Bradley Chambers, for The Sweet Setup, on Overcast and Smart Speed:
Evan Pederson ran a side-by-side test, comparing a podcast running in Overcast’s Smart Speed to the same one running in real time, and he found the time savings to average between 1.2x and 1.4x for shows that often have frequent pauses. Other shows, such as Roman Mars’s 99% Invisible, which are tightly edited, didn’t benefit as much from the Smart Speed because there were less gaps and breaks to cut out.
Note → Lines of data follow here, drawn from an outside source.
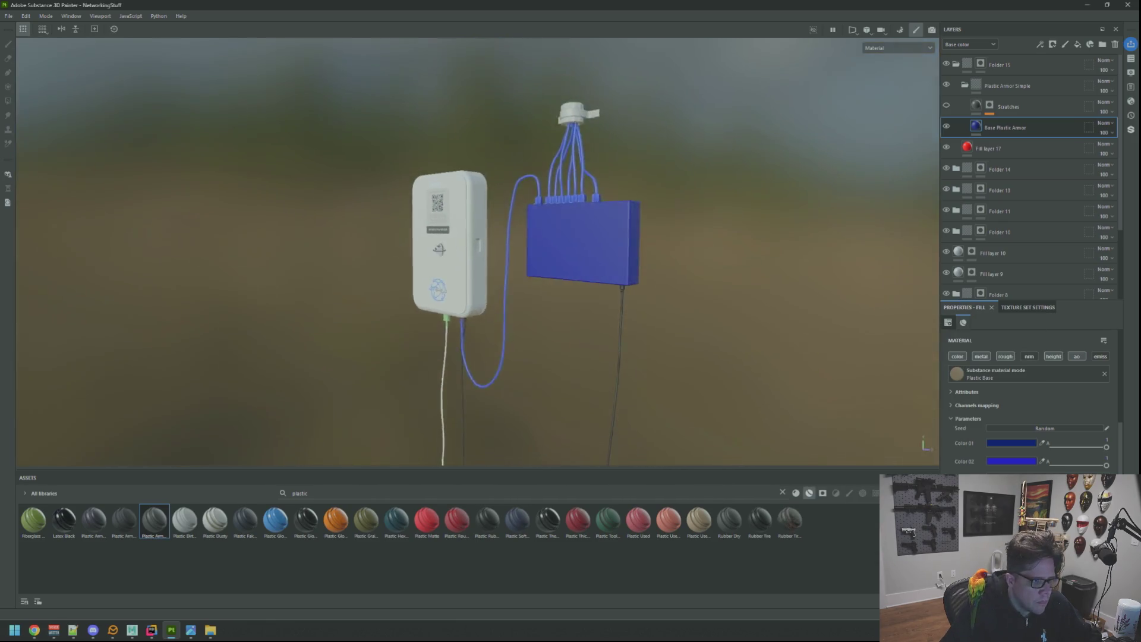
scroll(up, 3)
drag(555, 249, 686, 283)
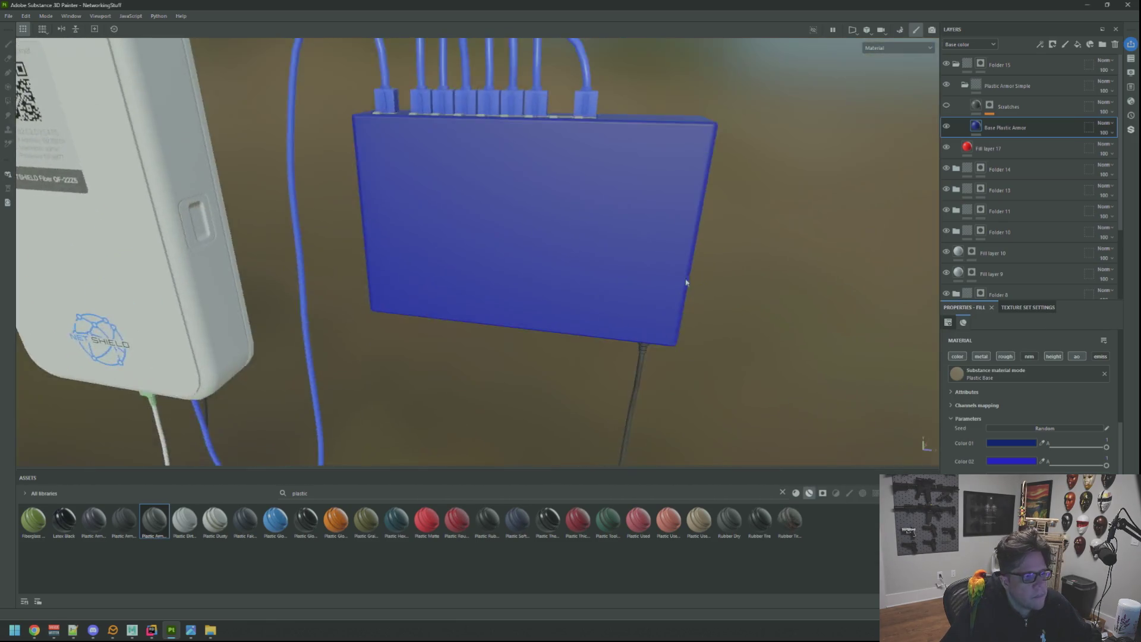
scroll(down, 3)
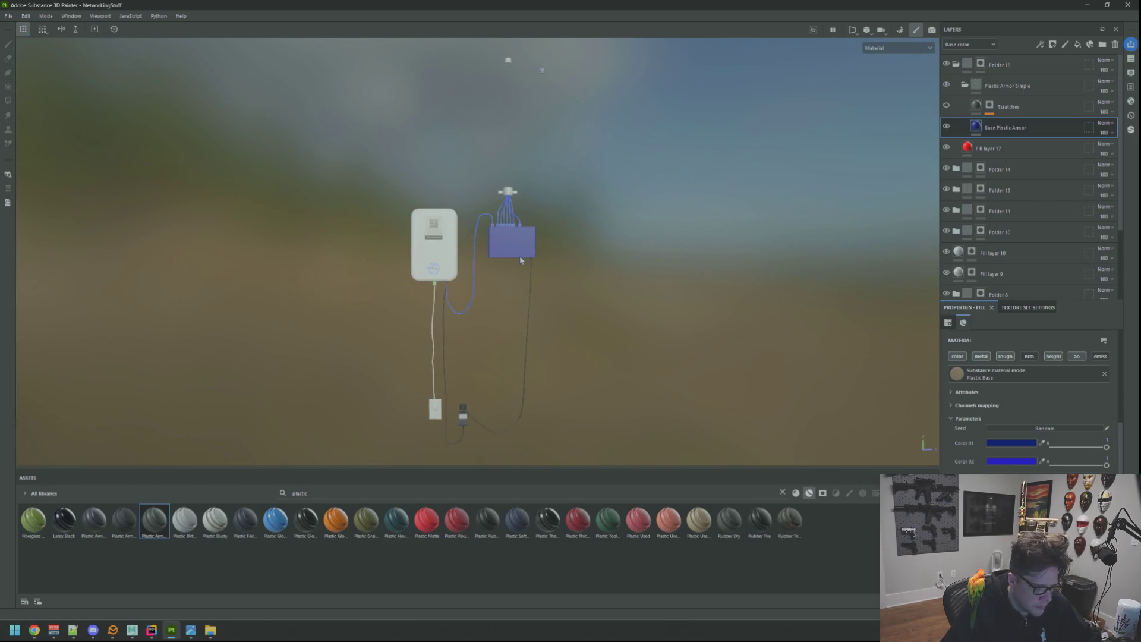
scroll(up, 3)
drag(522, 254, 479, 270)
scroll(down, 3)
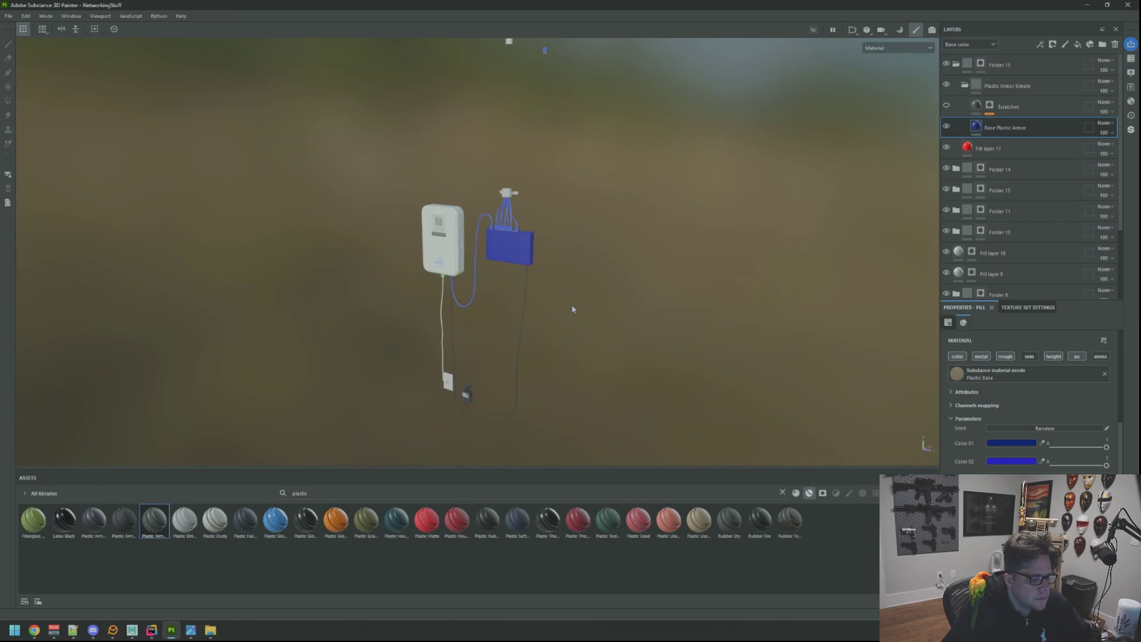
scroll(up, 3)
drag(628, 293, 502, 329)
scroll(up, 3)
For those who want to save some time listening to certain podcasts yet who don’t want the distortion that comes with 1.5x or even 2x speeds, Smart Speed is a happy medium. All of your shows will be shorter, but you likely won’t be able to tell any difference in listening quality. This feature is especially helpful for FM radio based shows where there is often silence from callers and other random pauses.
More than Smart Speed, I appreciate Marco’s leveraging his coding skill such that Overcast does not rely on Core Audio
for processing the podcast audio content. I routinely listen at speeds up to 1.83x, and on ‘regular’ podcast apps, audio sped up to that extent sounds horrible, due to Core Audio
limitations.
Still, as the Chambers notes, there are some things that Overcast doesn’t do as well as its competitors. I’m of the opinion that Castro by Supertop, is a much better looking app. The UI transitions and animations are definitely likable, a word somebody important threw around from time to time.
Castro was so visibly impressive that I quickly forewent the extra options like playlists and per-podcast preferences that Pocket Casts offered, and tried out Supertop’s app.
But at the end of the day, the audio experience is what matters. It’s a podcast app, not a reading app. And the best audio on any podcast app is Overcast. It is indispensable for my podcast experience, because no other app comes close to delivering the audio experience that Overcast does.